Natalie Brose, Christian Spielmann and Christian Tode

Bristol Economics Discussion Papers from School of Economics, University of Bristol, UK

Abstract: Since the public release of ChatGPT in late 2022, the role of Generative AI chatbots in education has been widely debated. While some see their potential as automated tutors, others worry that inaccuracies and hallucinations could harm student learning.

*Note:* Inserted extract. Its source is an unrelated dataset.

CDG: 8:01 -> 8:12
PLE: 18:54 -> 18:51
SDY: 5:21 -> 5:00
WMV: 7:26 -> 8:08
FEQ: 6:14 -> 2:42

Thisstudy assesses ChatGPT models (GPT-3.5, GPT-4o, and o1preview) across important dimensions of student learning by evaluating their capabilities and limitations to serve as a non-interactive, automated tutor. In particular, we analyse performance in two tasks commonly used in principles of economics courses: explaining economic concepts and answering multiple-choice questions. Our findings indicate that newer models generate very accurate responses, although some inaccuracies persist. A key concern is that ChatGPT presents all responses with full confidence, making errors difficult for students to recognize. Furthermore, explanations are often quite narrow, lacking holistic perspectives, and the quality of examples remains poor. Despite these limitations, we argue that ChatGPT can serve as an effective automated tutor for basic, knowledge-based questions—supportingstudents while posing a relatively low risk of misinformation. Educators can hence recommend Generative AI chatbots for student learning, but should teach students the limitations of the technology.